This question may have arisen to those living in Spain for some years now. Our personal legal regulation may get a little bit blurry once residence place has changed or you are no longer sure if the nationality has changed in legal terms. In this post we will explain if you need a Spanish Will or not and what to do to make a valid one in case you need it.
First of all, it is not necessary to hold a Spanish nationality to be able to make a Spanish will. If properties or any other kind of valuable assets are based in Spain or publishes in the Spanish public registry it will be possible to make a will concerning those assets. Figuring out if you can ask for Spanish nationality may look difficult but is a simple reasoning after all. Articles concerning Spanish nationality issues are at the Civil Code (Código Civil) in the first book, title number one “Of Spaniards and foreign”. In this chapter we can find all requirements to be a Spanish national and under what requirements are you entitled to ask for the nationality. The first article of the chapter, article 17 name all circumstances under a person is consider Spaniard by origin, these circumstances are; 1º those born of a Spanish mother or father, 2º those born in Spain with foreign parents, if at least one of them was also born in Spain. 3º those born in Spain with foreign parents if they both lack nationality or any of their nationalities can be hold by their offspring. 4º those born in Spain whose filiation are not determined. In these cases are presumed born in Spain those over 18 years old whose first residence place known in Spain.

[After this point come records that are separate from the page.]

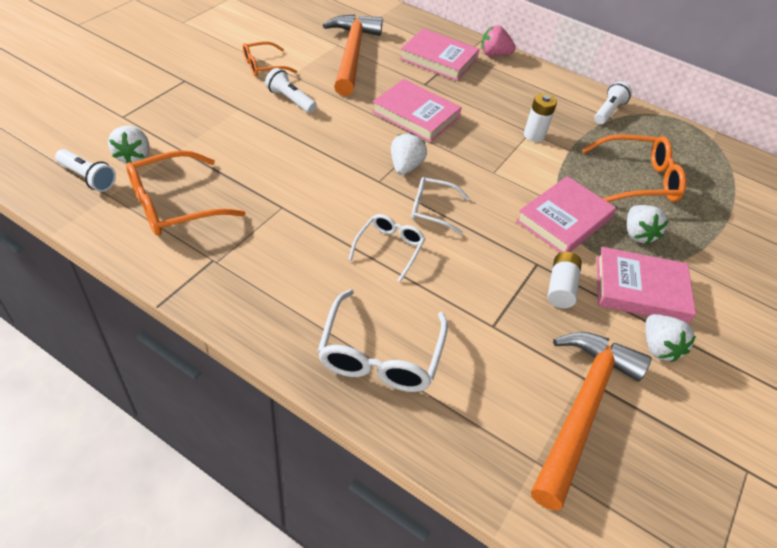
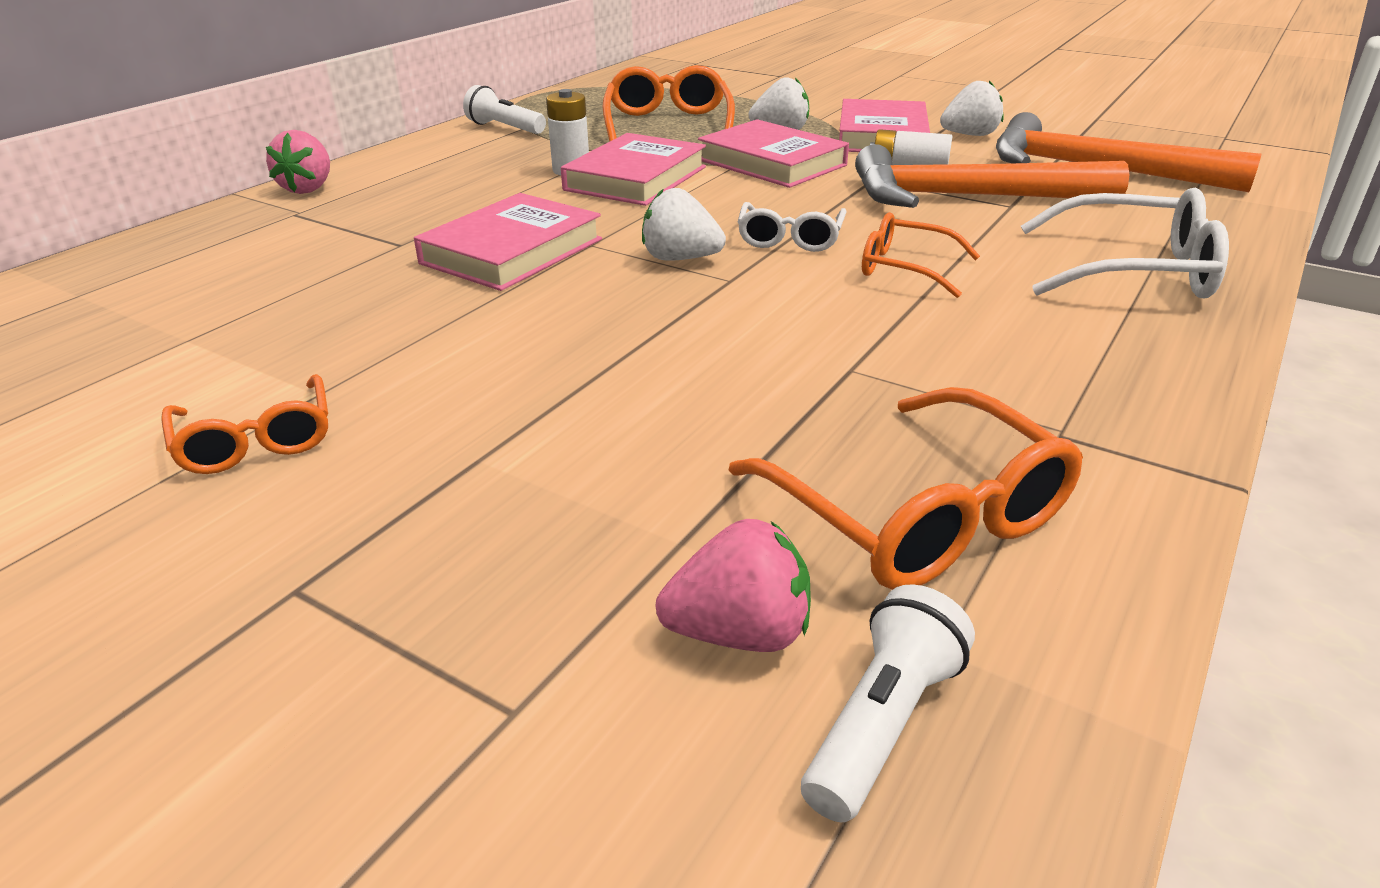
camera: 85 degrees left, 15 degrees down
(133, 156) = (739, 633): white strawberry -> pink strawberry
(290, 100) = (442, 386): white flashlight -> none
(351, 54) = (247, 319): orange hammer -> orange hammer (967, 197)
(389, 249) = (906, 268): white glasses -> orange glasses
(438, 59) = (307, 232): pink book -> pink book (636, 178)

These are the cases when somebody actually born in Spain can be considered a Spanish citizen. In the cases that a foreign moved to Spain and has been living long enough to start wondering if it’s possible to opt for Spanish nationality, it will be necessary to look for it in another article, this is the article 22 of the same Act. This article establishes that Spanish nationality will be granted to those living in Spain for 10 years. It will be necessary residence of 5 years for refugees and 2 years for nationals of Spanish American countries, Andorra, Filipinas, Equatorial Guinea, Portugal or Sephardic. Among other requirements and circumstances, for residency to count, it will have to be continued (not interrupted by moving to other country. It is not necessary to be living in Spain for 10 years for those who have married a Spanish national, those born in Spain among other not so common circumstances.

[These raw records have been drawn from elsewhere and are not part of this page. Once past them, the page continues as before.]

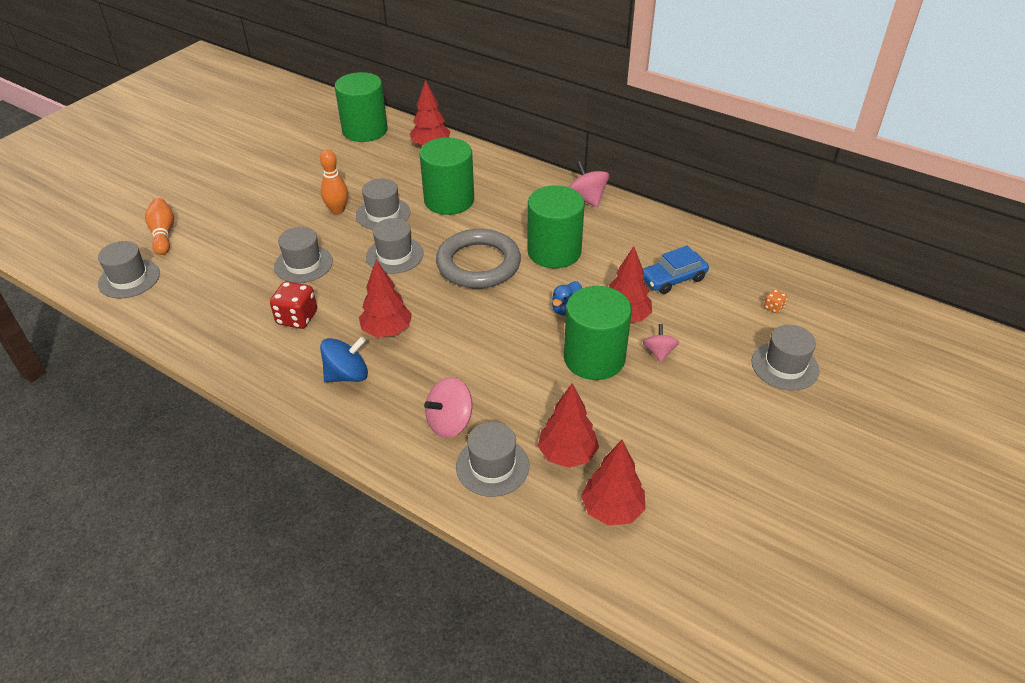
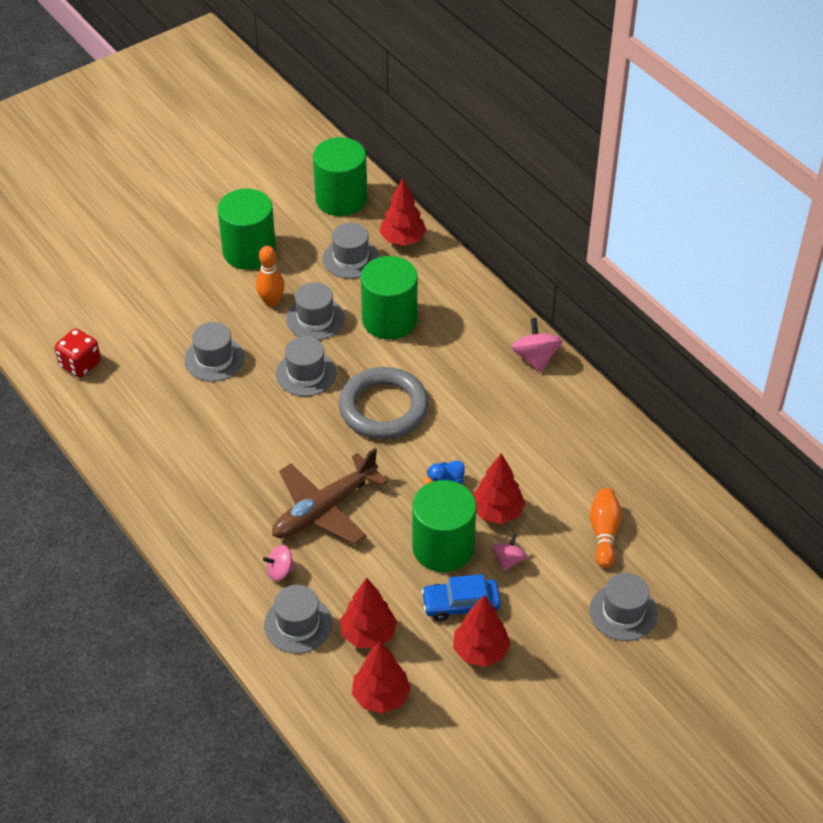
camera: 20 degrees right, 5 degrees up
(129, 279) = (49, 330): grey hat -> grey hat (350, 258)
(163, 234) = (95, 284): orange bowling pin -> orange bowling pin (604, 533)
(297, 318) = (186, 420): red dice -> red dice (80, 364)
(347, 375) = (209, 495): blue spinning top -> none
(387, 331) = (263, 459): red tree -> red tree (480, 651)
(450, 422) = (280, 571): pink spinning top -> pink spinning top, size x0.65
(466, 356) = (325, 509): none -> brown plane
(554, 252) = (466, 415): green cylinder -> green cylinder (249, 251)
(673, 279) = (570, 483): blue car -> blue car (461, 604)
(773, 307) = (654, 546): orange dice -> none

Anyhow, making a Spanish Will does not have as a mandatory requirement to be a Spain national, as commented before, any properties or assets bind or placed in Spain can be included in the Spanish Will. It is recommendable to make a Spanish will for Spanish assets and another will in the home country for the assets that have remained there. When making a Will in Spain there are several important facts to bear in mind with; the existence of “legítimas”, mandatory partitions of your heritage, the mandatory requirement of handle your will before a Spanish Notary and so on. All this requirements make it hard of a non-Spanish speaker person to successfully create a will under the legalities of Spanish Laws, thus we recommend to hire a lawyer specialized on it. In this post we will explain separately all main steps to get through a will without major problems.
For making a will it will be necessary to choose witnesses in order to “certify” that the will is the one he wrote. Will is made before a Spanish Notary, and the testator will have to dictate the document or hand it written. Notary will do all procedures in a single act called “the reading of the will”, in this act the notary will identify the testator and the two witnesses, read the document – after it was dictated or handed by the testator – enouncing day, month, year, place, and time. After this, the document will be signed by the testator and witnesses.
Please note that in Spain is it common to hire an executor, although it is possible to do it. The content of the Will have to be clear and, as the article 684 of the Civil Code says, if the will is going to be made in a foreign language, a sworn translator must be hired in order to do he correct writing of the will.
When writing a Will in Spain or thinking about making one, is important to bear in mind with the Law of obligatory Heirs (Ley de herederos forzosos) this means in quick terms, that any will have to be divided in three parts. One third must be left to the children, divided between them equally, another third goes also to the family, this is called “tercio de mejora” but unlike the first one, the testator can actually decide about this one more freely that with the first third we talked about. The last third is at the complete disposal of the testator, no restrictions on this are made.
After the death of the owner of the will, if the deceased passed away in another country, the death certificate will have to be officially translated and notarized, if it takes place in Spain, a death certificate must be produced and the Inheritance Tax, derived from the heritage left has to be paid within 6 months.
Inheritances are always a sensitive issue to deal with and most of the time it takes more time than it should, whether to hand a will or to accept one before Notary, we recommend to hire a lawyer. Wills can create some difficult situations or tensions between family members, absolutely undesirable situation in such a difficult moment of loss. For your complete peace of mind, we strongly recommend to hire a lawyer. This not only will make things easier but allow you to skip long and time-consuming formalities.